### THE PROBLEM
Where the string "down" appears in a line of the material below, copy that line.

<<<<

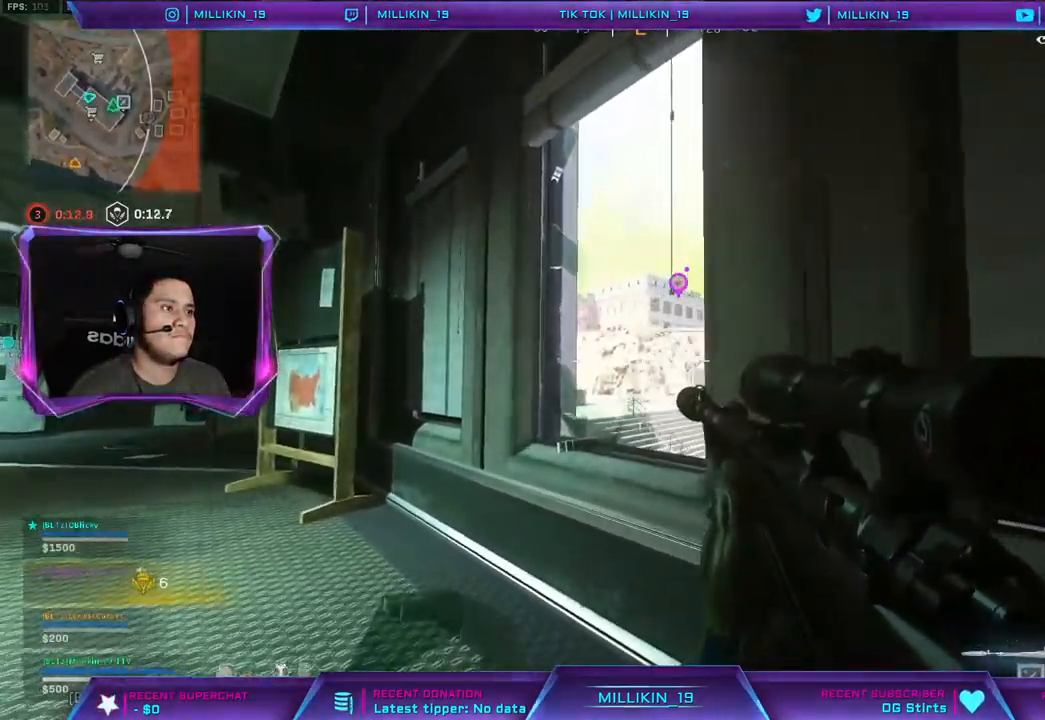
{"dt_ms": 500, "buttons": ["L1", "L2"], "left_stick": "down-right", "right_stick": "up-left", "events": [[133, "L2", "down"], [150, "L1", "down"], [200, "left_stick", "down-right"], [267, "L1", "up"], [433, "L1", "down"], [433, "right_stick", "up-left"]]}
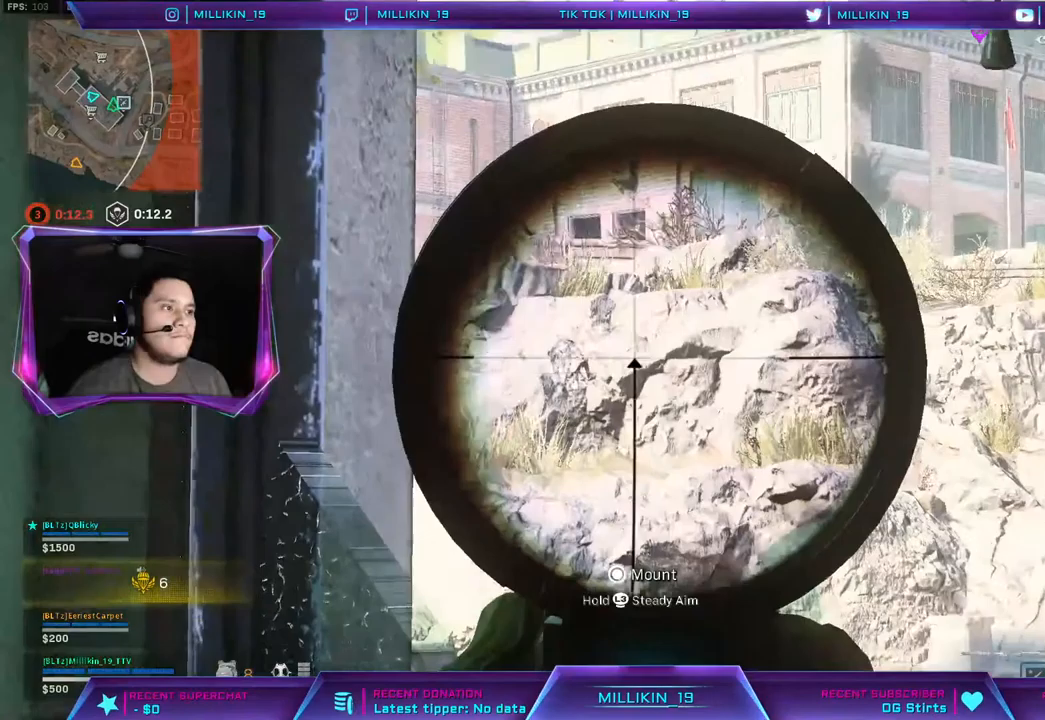
{"dt_ms": 1000, "buttons": ["L2"], "left_stick": "center", "right_stick": "center"}
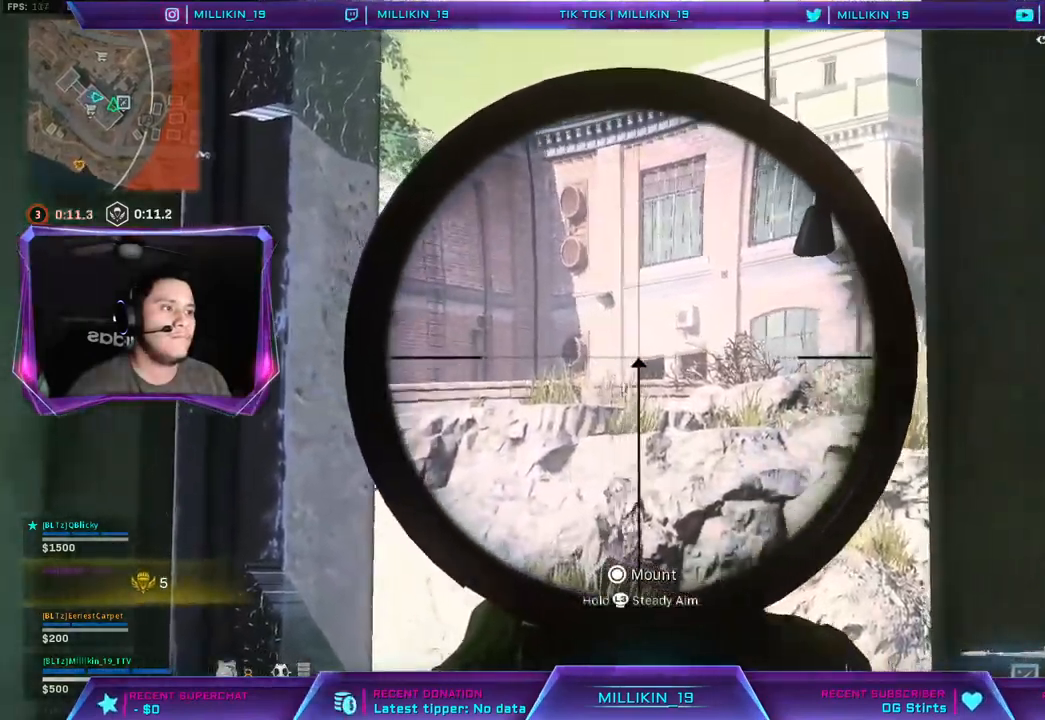
{"dt_ms": 500, "buttons": ["L2"], "left_stick": "center", "right_stick": "center", "events": [[233, "DPAD_UP", "down"], [333, "DPAD_UP", "up"], [433, "DPAD_UP", "down"], [483, "DPAD_UP", "up"]]}
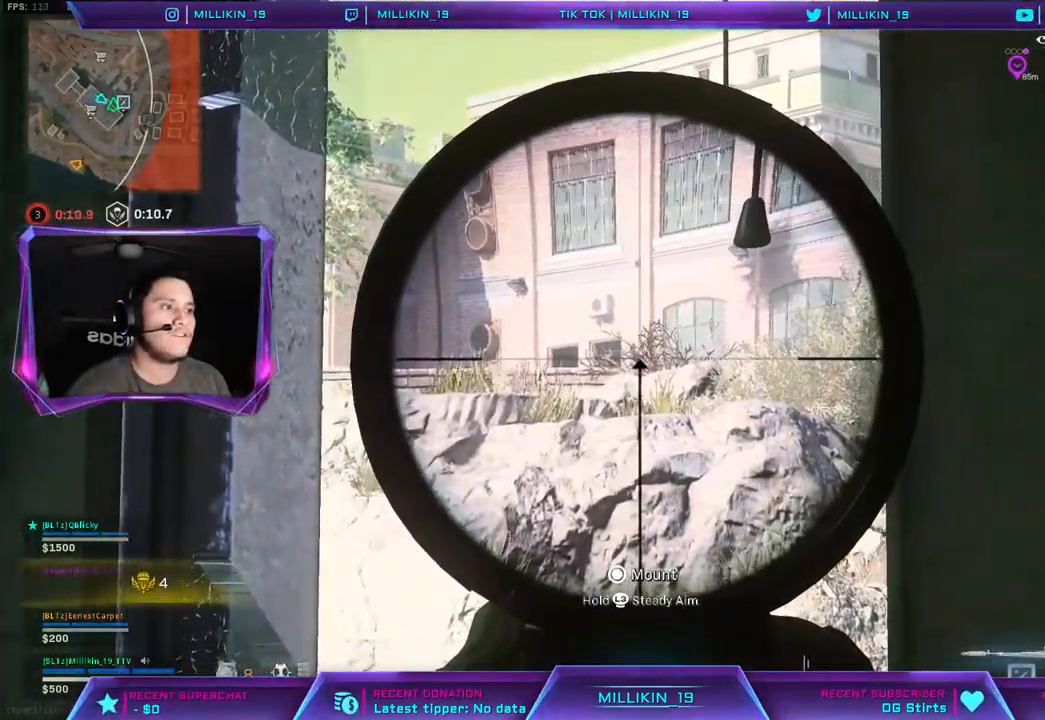
{"dt_ms": 500, "buttons": ["L2"], "left_stick": "center", "right_stick": "center", "events": []}
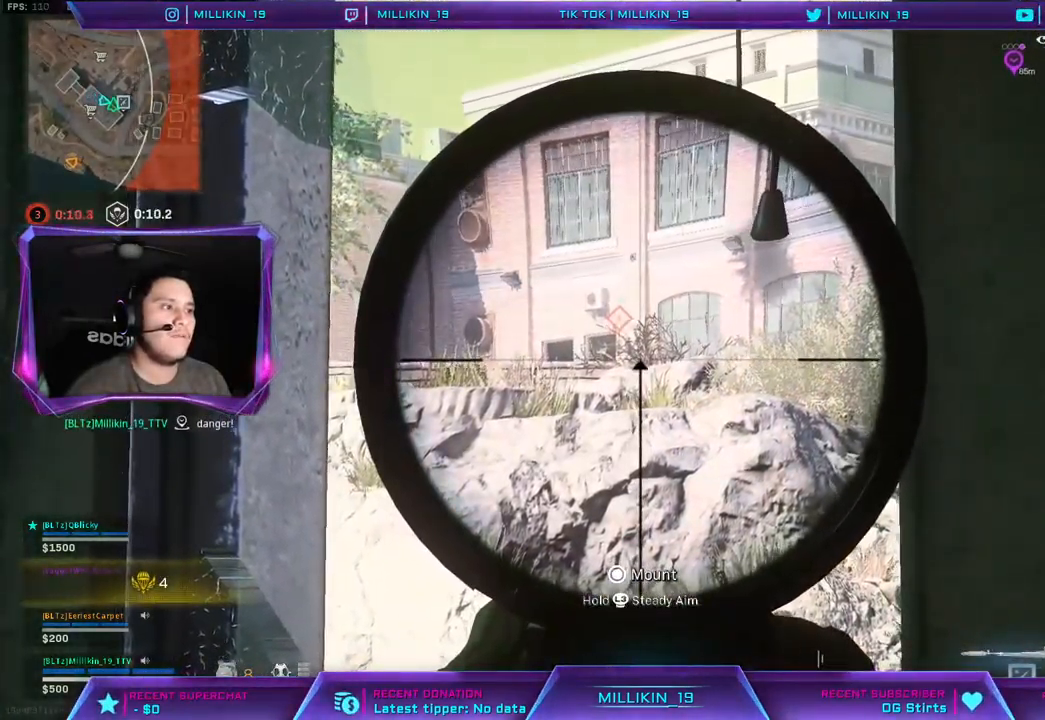
{"dt_ms": 500, "buttons": ["L2"], "left_stick": "down", "right_stick": "center", "events": [[283, "left_stick", "down"], [383, "L1", "down"], [450, "L1", "up"]]}
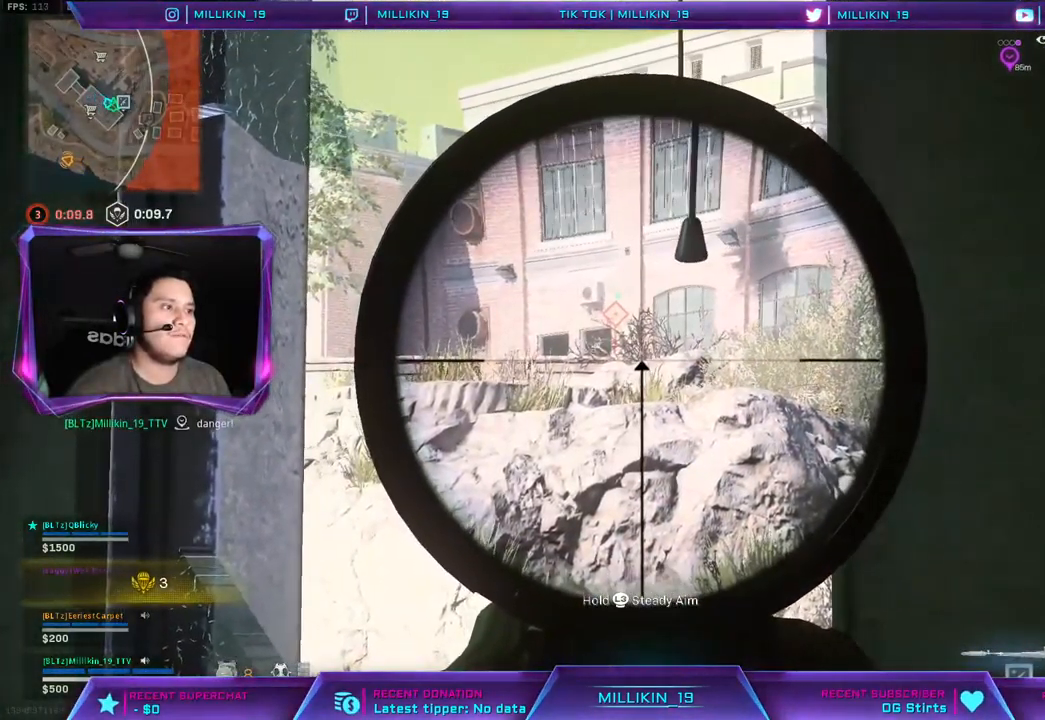
{"dt_ms": 500, "buttons": [], "left_stick": "left", "right_stick": "center", "events": [[133, "right_stick", "up-left"], [233, "right_stick", "center"], [300, "left_stick", "center"], [367, "left_stick", "left"], [483, "L2", "up"]]}
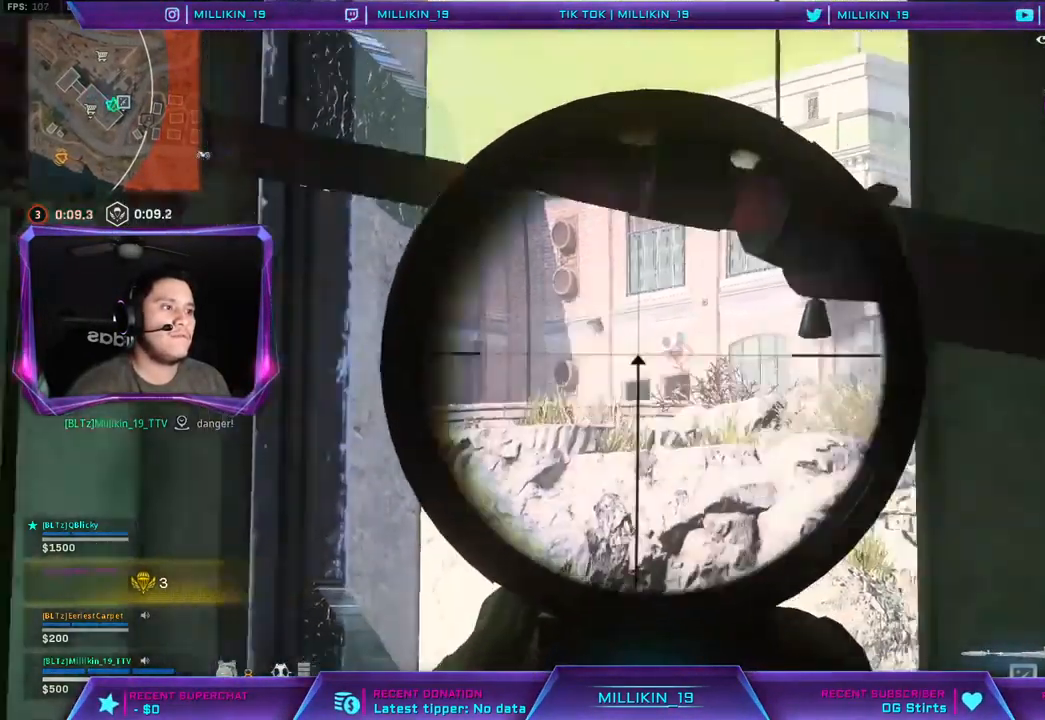
{"dt_ms": 500, "buttons": ["L1"], "left_stick": "left", "right_stick": "right", "events": [[67, "right_stick", "down-right"], [183, "right_stick", "center"], [283, "L1", "down"], [417, "right_stick", "right"]]}
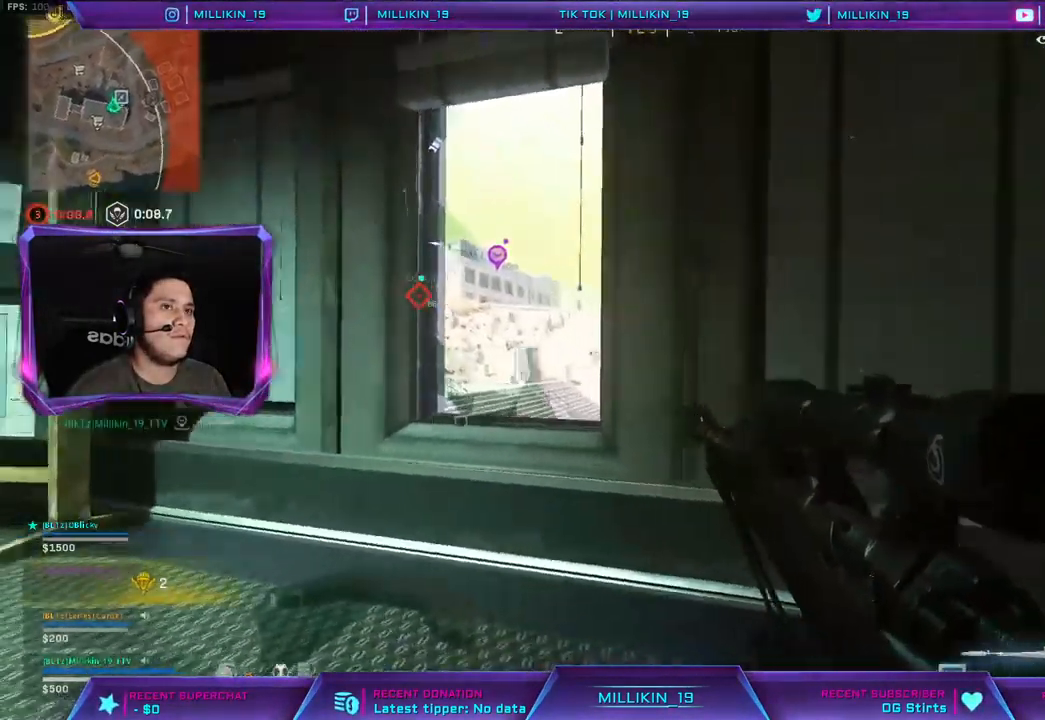
{"dt_ms": 500, "buttons": ["L1"], "left_stick": "left", "right_stick": "center", "events": [[317, "right_stick", "center"], [350, "R3", "down"], [450, "R3", "up"]]}
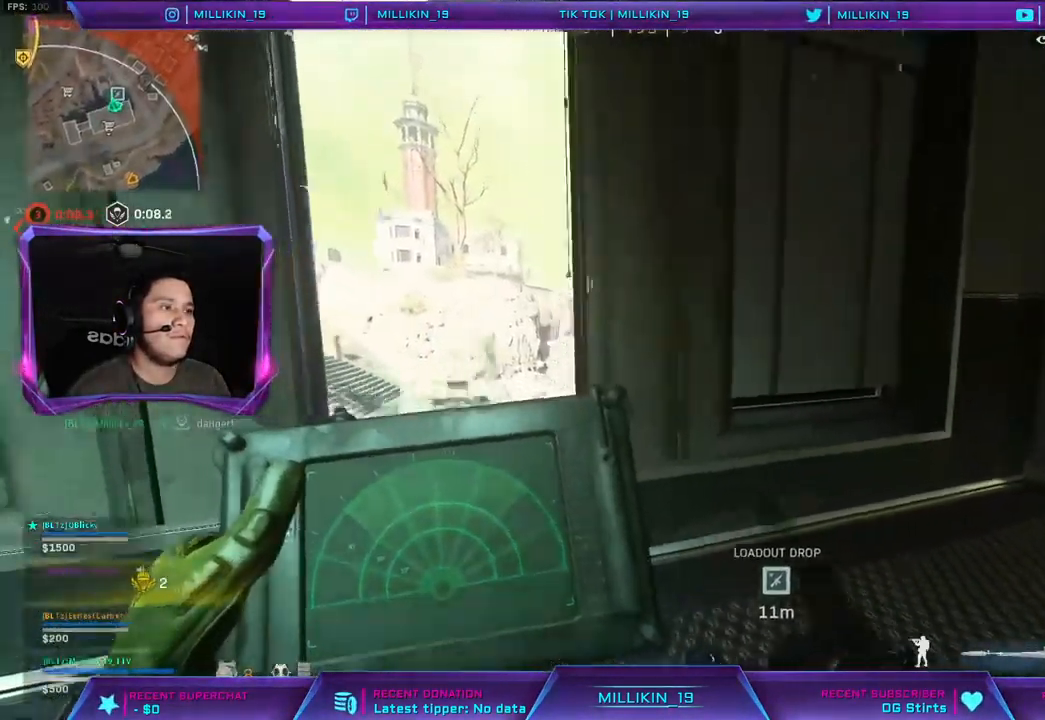
{"dt_ms": 500, "buttons": ["L1"], "left_stick": "left", "right_stick": "center", "events": []}
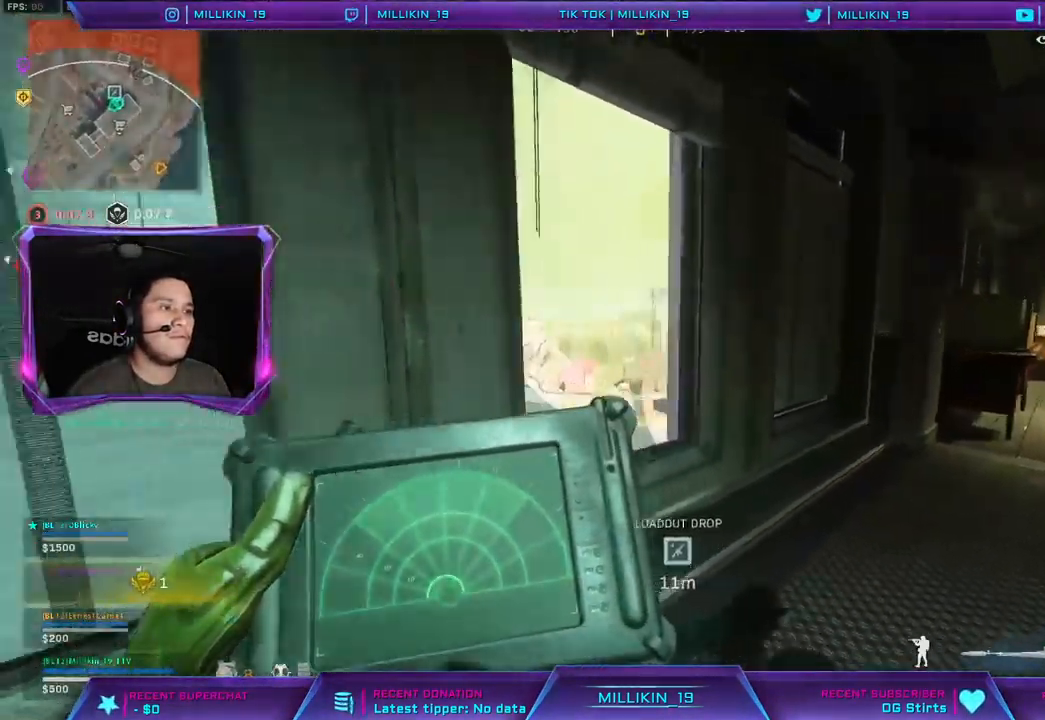
{"dt_ms": 500, "buttons": ["L2"], "left_stick": "down-right", "right_stick": "center", "events": [[167, "left_stick", "down-left"], [283, "left_stick", "down-right"], [367, "L1", "up"], [467, "L2", "down"]]}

>>>>

### WORKED SOLUTION
{"dt_ms": 500, "buttons": ["L1", "L2"], "left_stick": "down-right", "right_stick": "up-left", "events": [[133, "L2", "down"], [150, "L1", "down"], [200, "left_stick", "down-right"], [267, "L1", "up"], [433, "L1", "down"], [433, "right_stick", "up-left"]]}
{"dt_ms": 500, "buttons": ["L2"], "left_stick": "center", "right_stick": "center", "events": [[233, "DPAD_UP", "down"], [333, "DPAD_UP", "up"], [433, "DPAD_UP", "down"], [483, "DPAD_UP", "up"]]}
{"dt_ms": 500, "buttons": ["L2"], "left_stick": "down", "right_stick": "center", "events": [[283, "left_stick", "down"], [383, "L1", "down"], [450, "L1", "up"]]}
{"dt_ms": 500, "buttons": ["L1"], "left_stick": "left", "right_stick": "right", "events": [[67, "right_stick", "down-right"], [183, "right_stick", "center"], [283, "L1", "down"], [417, "right_stick", "right"]]}
{"dt_ms": 500, "buttons": ["L1"], "left_stick": "left", "right_stick": "center", "events": [[317, "right_stick", "center"], [350, "R3", "down"], [450, "R3", "up"]]}
{"dt_ms": 500, "buttons": ["L2"], "left_stick": "down-right", "right_stick": "center", "events": [[167, "left_stick", "down-left"], [283, "left_stick", "down-right"], [367, "L1", "up"], [467, "L2", "down"]]}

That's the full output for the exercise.